Prompt Comparison Tool

by Engineering | May 21, 2024

Prompt Comparison Tool

Why We Need a Prompt Comparison Tool

Existing models can look at entire contracts and extract insights. However, as we integrate new features and fine-tune LLMs, we need tools to evaluate their performance effectively. One such feature is finding issues in contracts or parts of contracts and then explaining them. Another is 'chatting' with a contract (traditional prompt) and extending this capability across all contracts in a project using Retrieval-Augmented Generation (RAG).

Evaluating LLMs Beyond Benchmarks

The first decision in this process is determining which LLM to fine-tune. While it might be tempting to rely on the latest news or benchmarks, this approach has limitations. Benchmarks can provide a good idea about accuracy but may not always reflect tendencies to hallucinate or other practical issues. Moreover, they often test areas where LLMs already excel, potentially skewing results.

Drawbacks of Benchmarks:

  • Comfort Zones: Benchmarks often test areas where LLMs are already known to excel, not effectively measuring potential in unexplored or more complex capabilities.
  • Speed of Progress: As LLMs achieve human-level performance on benchmarks, new benchmarks are needed, complicating meaningful comparisons over time.
  • Errors in Benchmark Datasets: While always improving, benchmark datasets can contain inaccuracies that affect scores.

The primary goal of an LLM for lawyers or any user is to simplify real-world tasks. If an LLM needs to generate meeting notes or summaries in a particular tone, its actual results will be more crucial than its score on a standardized benchmark.

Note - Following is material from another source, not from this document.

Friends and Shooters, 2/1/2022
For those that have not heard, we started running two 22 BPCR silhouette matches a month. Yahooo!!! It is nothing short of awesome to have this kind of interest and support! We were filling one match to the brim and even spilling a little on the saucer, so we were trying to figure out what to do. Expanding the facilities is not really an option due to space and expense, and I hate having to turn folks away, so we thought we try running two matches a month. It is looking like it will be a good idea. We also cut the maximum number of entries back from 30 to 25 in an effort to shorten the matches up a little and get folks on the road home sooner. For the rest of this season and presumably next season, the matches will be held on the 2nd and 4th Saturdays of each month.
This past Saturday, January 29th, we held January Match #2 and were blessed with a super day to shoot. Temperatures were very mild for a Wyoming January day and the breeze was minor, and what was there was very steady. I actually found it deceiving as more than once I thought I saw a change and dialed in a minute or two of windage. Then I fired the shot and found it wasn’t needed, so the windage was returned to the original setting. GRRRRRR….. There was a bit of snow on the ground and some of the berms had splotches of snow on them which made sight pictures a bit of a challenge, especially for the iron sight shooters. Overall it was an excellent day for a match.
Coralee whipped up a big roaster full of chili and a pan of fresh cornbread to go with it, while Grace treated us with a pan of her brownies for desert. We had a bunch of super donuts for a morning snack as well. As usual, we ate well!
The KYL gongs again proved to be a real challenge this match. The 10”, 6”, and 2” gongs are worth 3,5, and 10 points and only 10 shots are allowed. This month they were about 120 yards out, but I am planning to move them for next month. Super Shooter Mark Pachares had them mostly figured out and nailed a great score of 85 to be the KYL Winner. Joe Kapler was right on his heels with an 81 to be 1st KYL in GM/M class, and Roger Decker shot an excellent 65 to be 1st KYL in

Practical Considerations for Choosing LLMs

Some models may lag in benchmark scores but excel in commercial applications due to cost-effectiveness, adaptability, or unique features. Factors like being open-source, self-hostable, or fitting on lower-powered devices are not shown by common benchmarks. Additionally, the context size of a model can be more important than its benchmark score.

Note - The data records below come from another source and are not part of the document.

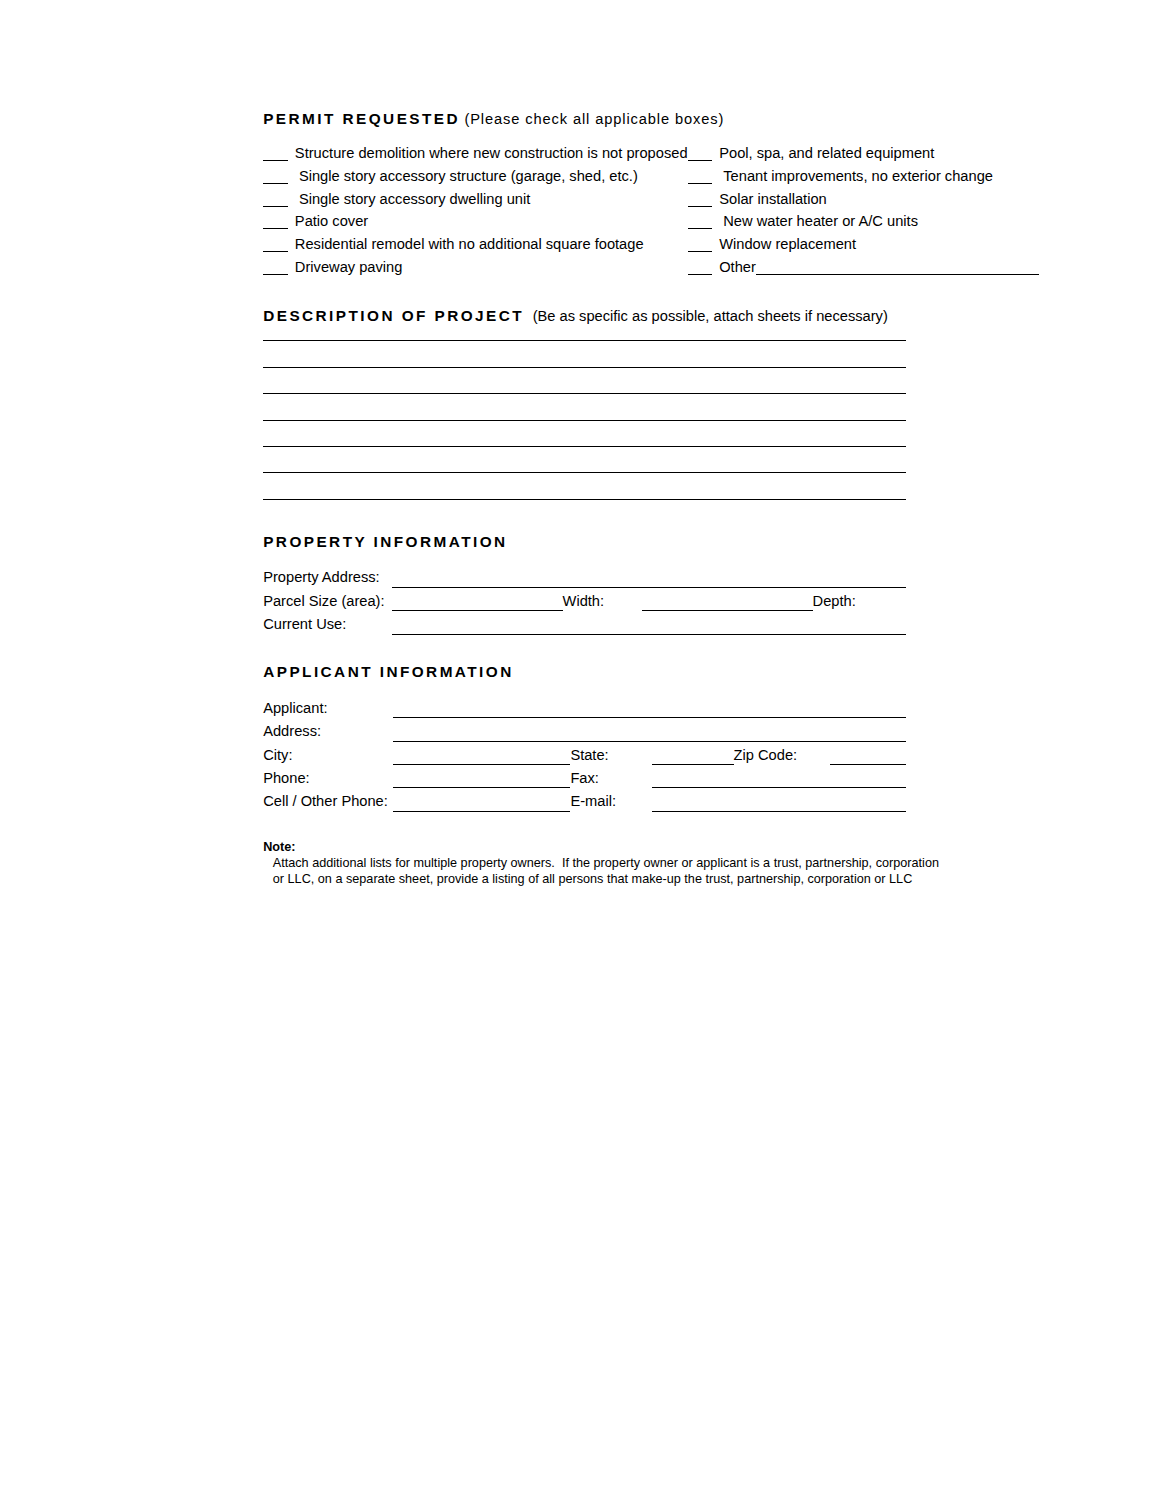Permit Requested
(Please check all applicable boxes)
| Structure demolition where new construction is not proposed | Pool, spa, and related equipment |
| Single story accessory structure (garage, shed, etc.) | Tenant improvements, no exterior change |
| Single story accessory dwelling unit | Solar installation |
| Patio cover | New water heater or A/C units |
| Residential remodel with no additional square footage | Window replacement |
| Driveway paving | Other |
Description of Project
(Be as specific as possible, attach sheets if necessary)
Property Information
| Property Address: | |
| Parcel Size (area): | | Width: | | Depth: | |
| Current Use: | |
Applicant Information
| Applicant: | |
| Address: | |
| City: | | State: | | Zip Code: | |
| Phone: | | Fax: | |
| Cell / Other Phone: | | E-mail: | |
Note: Attach additional lists for multiple property owners. If the property owner or applicant is a trust, partnership, corporation or LLC, on a separate sheet, provide a listing of all persons that make-up the trust, partnership, corporation or LLC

HuggingFace’s LMSys ChatBot ranking is a useful comparison tool that uses feedback from thousands of real users. However, topping the charts isn’t everything, especially when fine-tuning is a significant investment. We need to consider open-source models, specific results against costs, context window size, speed/latency, and other factors.

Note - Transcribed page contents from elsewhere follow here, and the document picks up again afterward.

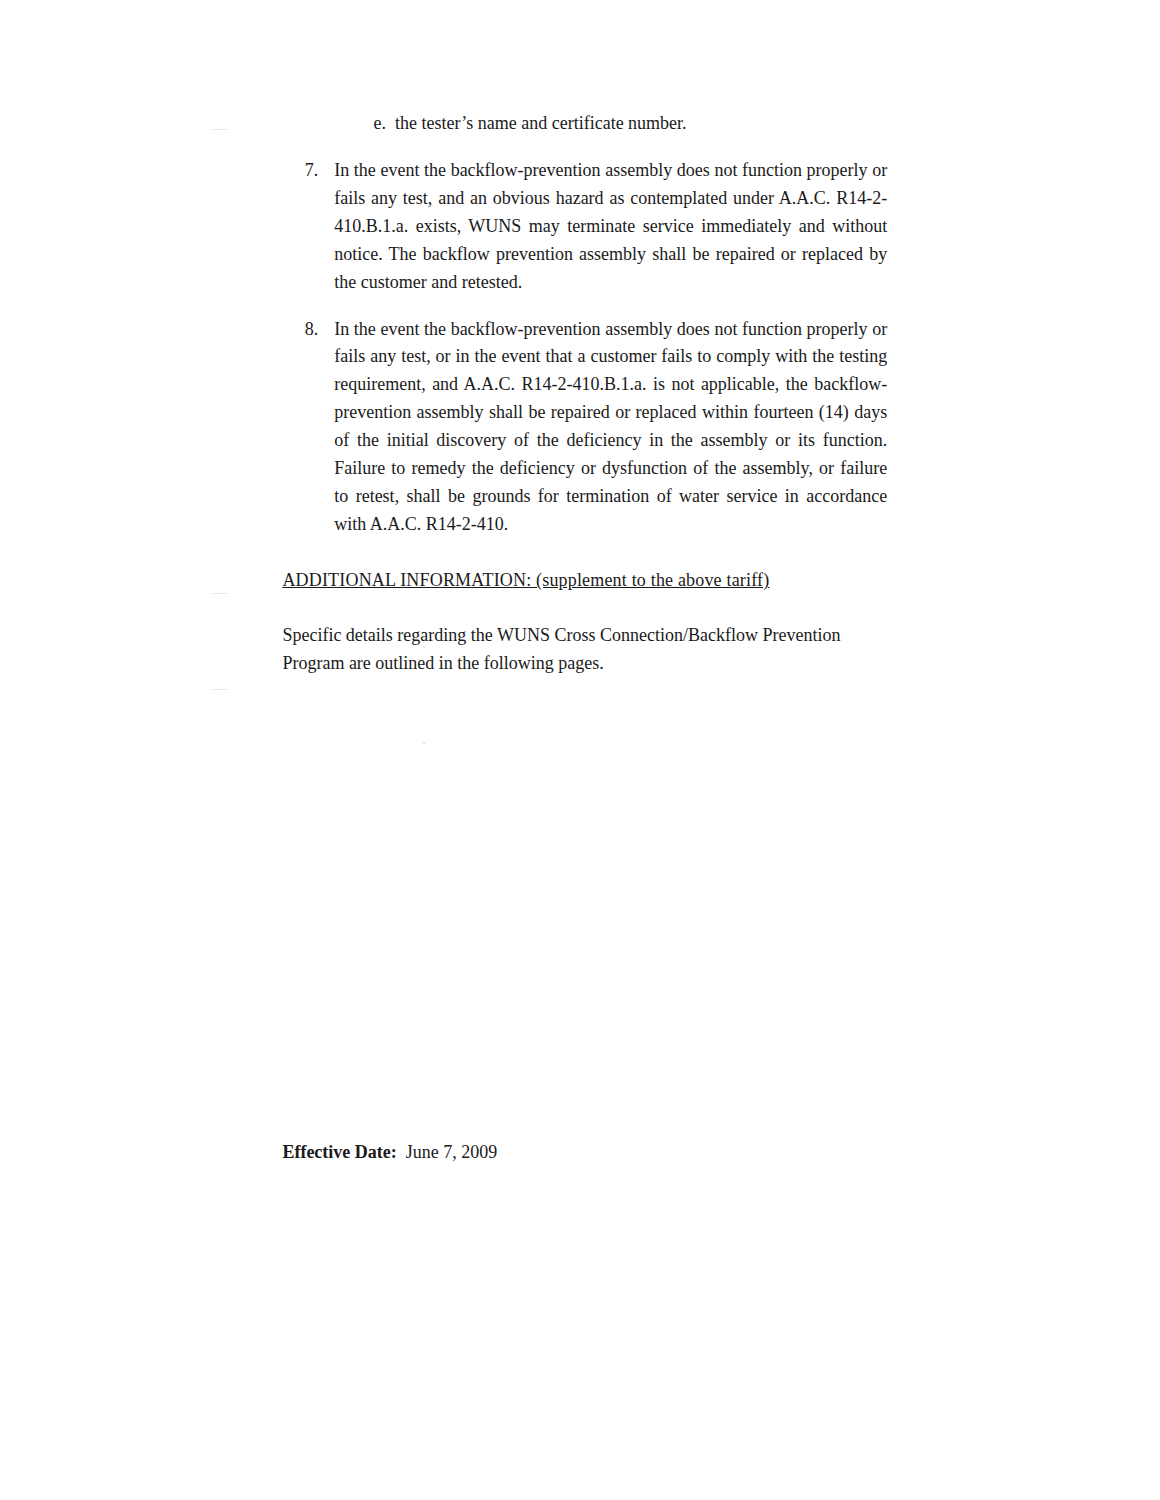— — — · ·
e. the tester’s name and certificate number.
In the event the backflow-prevention assembly does not function properly or fails any test, and an obvious hazard as contemplated under A.A.C. R14-2-410.B.1.a. exists, WUNS may terminate service immediately and without notice. The backflow prevention assembly shall be repaired or replaced by the customer and retested.
In the event the backflow-prevention assembly does not function properly or fails any test, or in the event that a customer fails to comply with the testing requirement, and A.A.C. R14-2-410.B.1.a. is not applicable, the backflow-prevention assembly shall be repaired or replaced within fourteen (14) days of the initial discovery of the deficiency in the assembly or its function. Failure to remedy the deficiency or dysfunction of the assembly, or failure to retest, shall be grounds for termination of water service in accordance with A.A.C. R14-2-410.
ADDITIONAL INFORMATION: (supplement to the above tariff)
Specific details regarding the WUNS Cross Connection/Backflow Prevention Program are outlined in the following pages.
Effective Date: June 7, 2009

Building Our Comparison Tool

Given the limitations of existing tools, we decided to build our own prompt comparison tool. This tool will help us evaluate how good open LLMs are out of the box with some existing and planned features. Specifically, we have tasks that might not suit a RAG approach because we’re accustomed to sending whole contracts, which can be expensive due to large context windows and the “needle in the haystack” issue.

Our approach to building this tool involves several practical steps for prompt refinement:

  • Try simple prompts and do a human evaluation of “good” or “bad”.
  • Discuss where the results were often weak and refine the prompt iteratively.
  • Add in examples
  • Add in legal checklists and guidelines for clause types
  • The prompt now gets longer and longer and maybe becomes a mega-prompt.
  • If there are still problems, switch to few-shot or many-shot or, less frequently, discuss fine-tuning.
  • Finally, there’s always considering a complete breakdown of steps and building an agent workflow.

There’s a lot here to keep track of. But by following these steps, we can systematically improve the performance of our LLM results and ensure they meet the specific needs of our applications.

Key Features of Our Tool

  • Prompt Engineering Concerns: We need to test different models with "mega-prompts" that include large checklists and guidelines and examples, with various prompt engineering techniques, system and user prompts, the number of examples to give, and consistency over time.
  • Evaluation: Once the app is in production, we need a full evaluation suite. This will include a three-part process: the test response, a second LLM review, and an LLM-generated score. Human oversight will be crucial to ensure accuracy and reliability.

Why Prompt Engineering Over Fine-Tuning

At this stage, we prefer adjusting prompts rather than using feedback for fine-tuning the model. Here’s why:

  • Flexibility and Control: Adjusting prompts allows targeted changes to align results with human evaluators and adapt to evolving criteria or new tasks.
  • Iterative Refining: This approach supports incremental improvements and A/B testing of different prompts.
  • Less Risk of Overfitting: Adjusting prompts helps ensure the model generalises better to new, unseen data.
  • Easier to Interpret: Prompt adjustments provide more transparent and interpretable results.
  • Cost-Effectiveness: Prompt engineering is generally less resource-intensive than fine-tuning, although monitoring human evaluation costs is essential.

Immediate Human Evaluation

Our CEO and front-end developer, both ex-lawyers, can begin human evaluation right away. They can categorize results as “woeful,” “rubbish,” “not bad,” “good,” or “Cicero!” This initial evaluation helps refine our processes while we develop the full evaluation flow.

Continuous Improvement and Sharing

Our tool allows us to filter prompts by content, re-run them with different models or parameters, and save them for comparison. As we incorporate LLM review, we’ll do less manual evaluation but will continue to share CSV files to monitor results regularly.